• **RECORDS PROVIDED**:
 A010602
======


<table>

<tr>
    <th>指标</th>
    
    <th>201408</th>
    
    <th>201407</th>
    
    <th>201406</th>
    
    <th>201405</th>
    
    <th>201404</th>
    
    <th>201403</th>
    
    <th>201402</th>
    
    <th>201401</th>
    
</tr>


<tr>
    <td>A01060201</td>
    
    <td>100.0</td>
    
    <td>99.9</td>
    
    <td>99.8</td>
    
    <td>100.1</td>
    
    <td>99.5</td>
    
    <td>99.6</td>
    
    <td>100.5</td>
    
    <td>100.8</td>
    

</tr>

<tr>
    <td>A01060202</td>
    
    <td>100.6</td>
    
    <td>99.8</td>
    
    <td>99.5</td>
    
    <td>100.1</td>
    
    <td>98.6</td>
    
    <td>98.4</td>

--

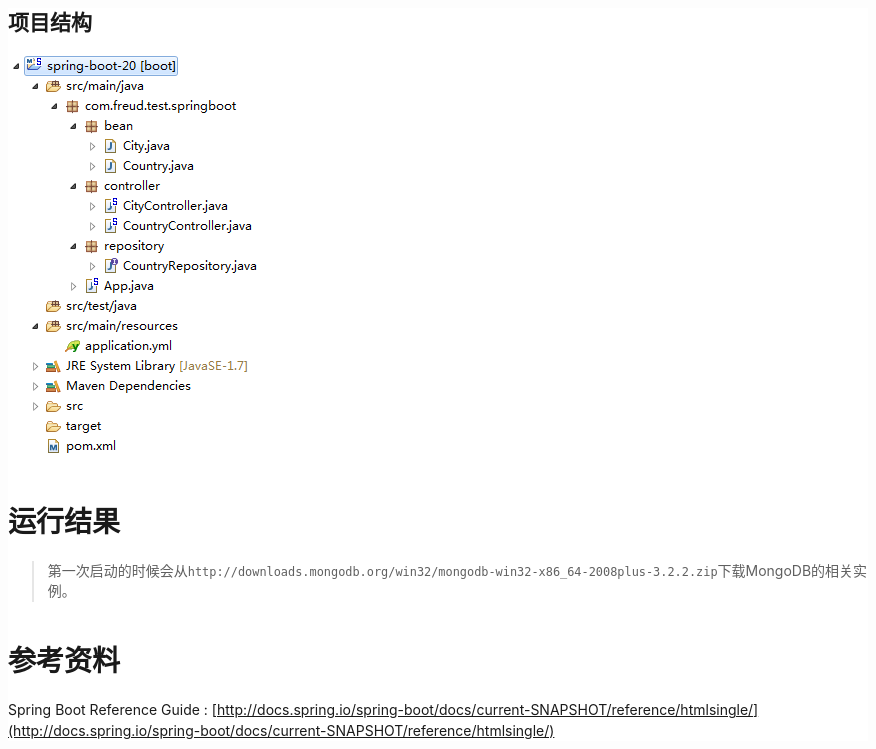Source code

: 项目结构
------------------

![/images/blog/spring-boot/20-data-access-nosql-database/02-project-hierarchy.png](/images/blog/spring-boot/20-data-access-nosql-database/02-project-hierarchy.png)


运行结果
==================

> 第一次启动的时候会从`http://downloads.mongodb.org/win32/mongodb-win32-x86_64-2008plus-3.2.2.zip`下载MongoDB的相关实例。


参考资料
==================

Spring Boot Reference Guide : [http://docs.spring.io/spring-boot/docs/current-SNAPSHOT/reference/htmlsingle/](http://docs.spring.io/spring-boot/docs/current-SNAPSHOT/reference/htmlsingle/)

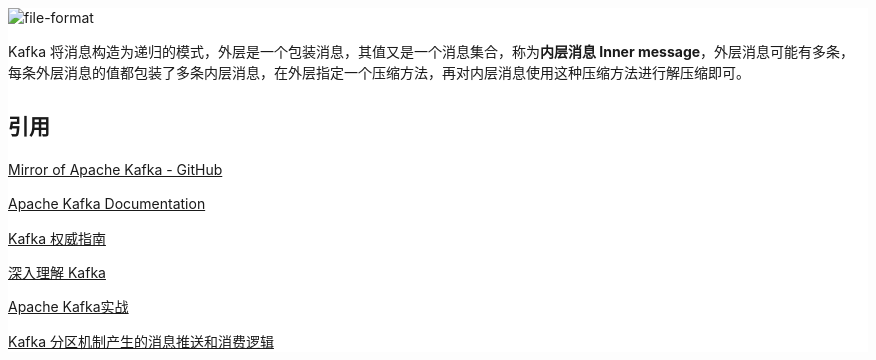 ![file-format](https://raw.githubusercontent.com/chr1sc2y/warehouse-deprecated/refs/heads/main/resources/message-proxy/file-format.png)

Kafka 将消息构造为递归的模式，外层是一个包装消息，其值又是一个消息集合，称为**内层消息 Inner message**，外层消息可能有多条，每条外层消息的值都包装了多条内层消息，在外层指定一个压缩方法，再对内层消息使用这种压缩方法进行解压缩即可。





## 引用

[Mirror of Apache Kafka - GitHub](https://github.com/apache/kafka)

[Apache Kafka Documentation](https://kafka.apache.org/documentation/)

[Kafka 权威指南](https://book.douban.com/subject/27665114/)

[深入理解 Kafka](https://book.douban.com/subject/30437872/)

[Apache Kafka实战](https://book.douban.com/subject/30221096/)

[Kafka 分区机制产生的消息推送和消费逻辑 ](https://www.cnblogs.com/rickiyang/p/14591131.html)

• **TASK TO CARRY OUT**:
Extract each line from the listing that holds the word "boot".

• **RESULT OF THIS EXERCISE**:
![/images/blog/spring-boot/20-data-access-nosql-database/02-project-hierarchy.png](/images/blog/spring-boot/20-data-access-nosql-database/02-project-hierarchy.png)
Spring Boot Reference Guide : [http://docs.spring.io/spring-boot/docs/current-SNAPSHOT/reference/htmlsingle/](http://docs.spring.io/spring-boot/docs/current-SNAPSHOT/reference/htmlsingle/)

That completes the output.